Moving forward on a mileage-based system will require extensive coordination and consensus building among the public and private sectors. ITS America’s membership – which includes a broad cross-section of state and local transportation and planning agencies, university research centers, and industry leaders from automakers and tolling companies to GPS device manufacturers and real-time traffic data providers – provides a unique combination of research, technology, policy, and systems integration expertise that will be critical for advancing an effective mileage-based charging system. In addition, ITS America’s role as a national 501(c)(3) association and former Federal Advisory Committee to the U.S. DOT presents a unique, independent resource for providing research, technology and policy expertise and building consensus across the public and private sectors.

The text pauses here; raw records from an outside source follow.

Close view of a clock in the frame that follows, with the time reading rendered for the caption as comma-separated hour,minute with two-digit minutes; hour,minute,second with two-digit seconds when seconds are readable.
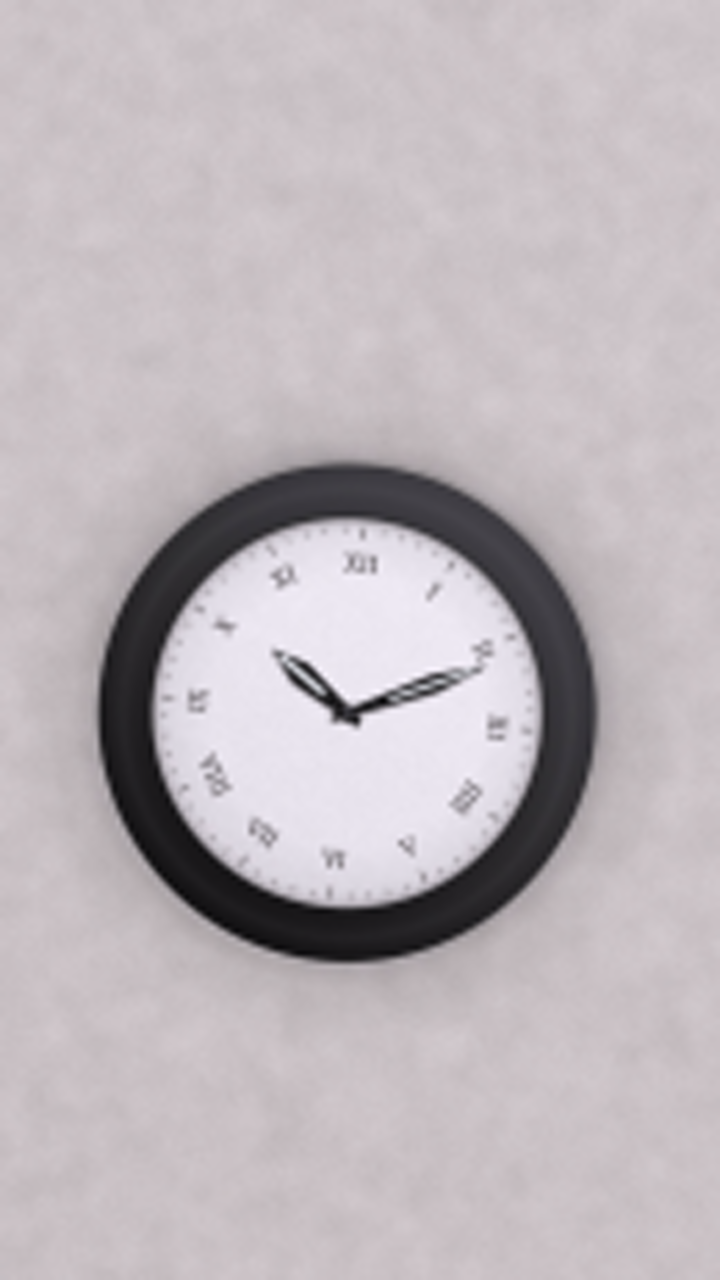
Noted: 10,11
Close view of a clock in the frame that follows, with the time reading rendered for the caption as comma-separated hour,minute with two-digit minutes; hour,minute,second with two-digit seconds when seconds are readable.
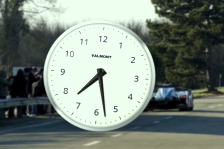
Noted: 7,28
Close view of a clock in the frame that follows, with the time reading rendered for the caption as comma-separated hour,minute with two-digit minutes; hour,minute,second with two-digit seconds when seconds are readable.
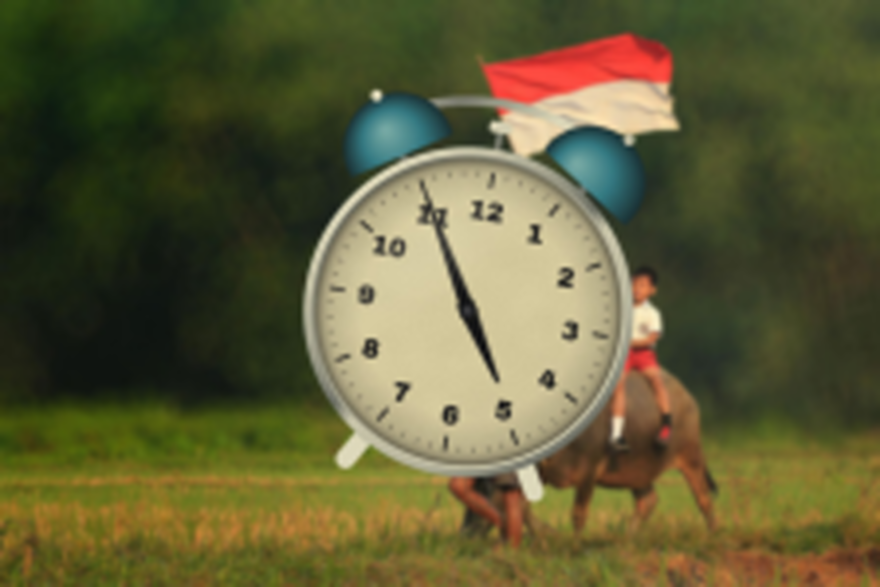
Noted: 4,55
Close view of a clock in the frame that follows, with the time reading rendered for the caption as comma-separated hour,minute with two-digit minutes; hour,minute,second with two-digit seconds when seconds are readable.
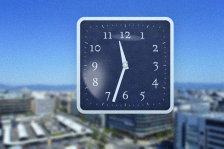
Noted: 11,33
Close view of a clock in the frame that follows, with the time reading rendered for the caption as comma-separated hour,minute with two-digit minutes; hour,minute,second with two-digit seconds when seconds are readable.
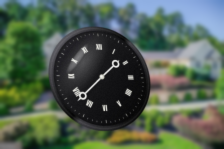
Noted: 1,38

To effectively implement the RD&D program, U.S. DOT should utilize ITS America’s unique expertise and broad-based membership to review and advise on funding of R&D and pilot programs, to further explore policy issues, and to make specific recommendations to Congress regarding the best option(s), system design, required technology, and implementation plan. Furthermore, the U.S. DOT should engage ITS America in conducting a report that would identify:
- Necessary protocols and systems to accommodate concerns regarding personal privacy;
- Impacts of such a system on rural drivers who have no choice but to drive long distances;
- Options related to the method and point of collection of a national VMT fee;
- Methods to ensure the feasibility of multiple forms of payment;
- The administrative costs associated with such a national program;
- Whether it is more logical to transition all vehicles simultaneously or some vehicle classes first as early adopters;
- How to ensure individuals are not paying both the gas tax and the VMT fee under any phased-in transition approach;
- Impacts of a voluntary or mandatory use of the system;
- Whether different systems for different vehicle types will be necessary or appropriate, including pilot programs for automobiles and different classes of trucks;
- How to provide the positioning accuracy and availability necessary to support state, local, or private charges based on specific areas or lanes traveled; and
- Other benefits that could be gained through integration of a VMT-based user fee system with other intelligent transportation systems and technologies including IntelliDrive.